++++ Reading passage ++++
Unsurprisingly, this comment misses some important information about
non-Microsoft products. One of the big problems with NT is its poor
performance. NT may be almost ready for graphics workstation use, and
Wintel hardware manufacturers are putting enormous efforts into marketing
into this arena, but NT's severe performance problems have and will
continue to limit its use in large-scale rendering applications. Using NT
can cost up to 50% in elapsed time for noninteractive tasks compared to
Unix running on the same processor.

There's also an obvious logical inconsistency in the poster's statement:
the Pentium II has been out for less than a year, and AGP systems for
less than that. It's a logical impossibility for this technology to have
eaten anyone's lunch before it existed, but when someone is engaged in
following a leader simply because they are the leader, logic is an
ineffective countermeasure -- as HP 3000 users know to their cost.

I have first-hand experience with NT's poor performance, and this is in
network processing, where one might reasonably expect NT to excel. One of
the PC-based development projects I'm working on requires that I keep the
source and object code on a separate server. A full 16-bit build of this
project, about 1.5MB of source code, takes just under eight minutes under
WinNT. I had planned an expensive upgrade for our network, switching most
of our computers over to 100BaseT, thinking that was the problem.
++++
Task statement: In the text on NT performance, shorten the paragraph that begins "Unsurprisingly, this comment misses" and keep its main facts. Work only from the text on NT performance shown here.
++++ Dataset content ++++
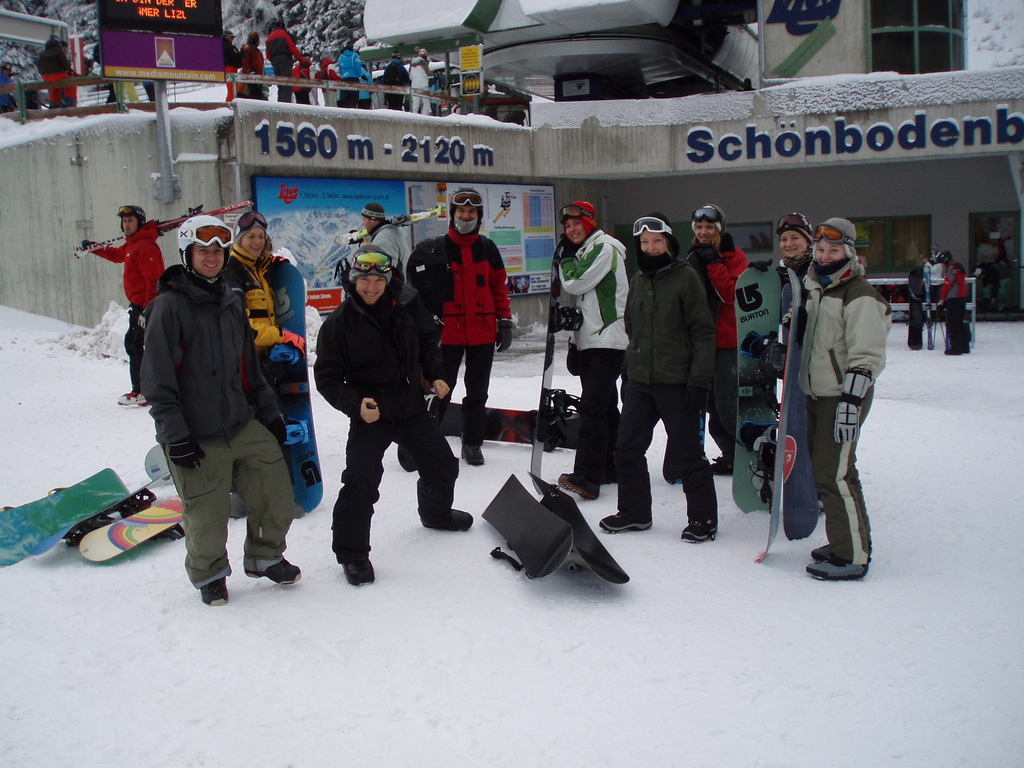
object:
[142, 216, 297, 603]
man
++++
Solution for this exercise: The comment leaves out key facts about non-Microsoft products. NT performs poorly. It may be nearly ready for graphics workstations, and Wintel hardware makers are marketing heavily in that area. Still, its severe performance problems have limited, and will keep limiting, its use in large-scale rendering. On the same processor, noninteractive tasks can take up to 50% more elapsed time under NT than under Unix.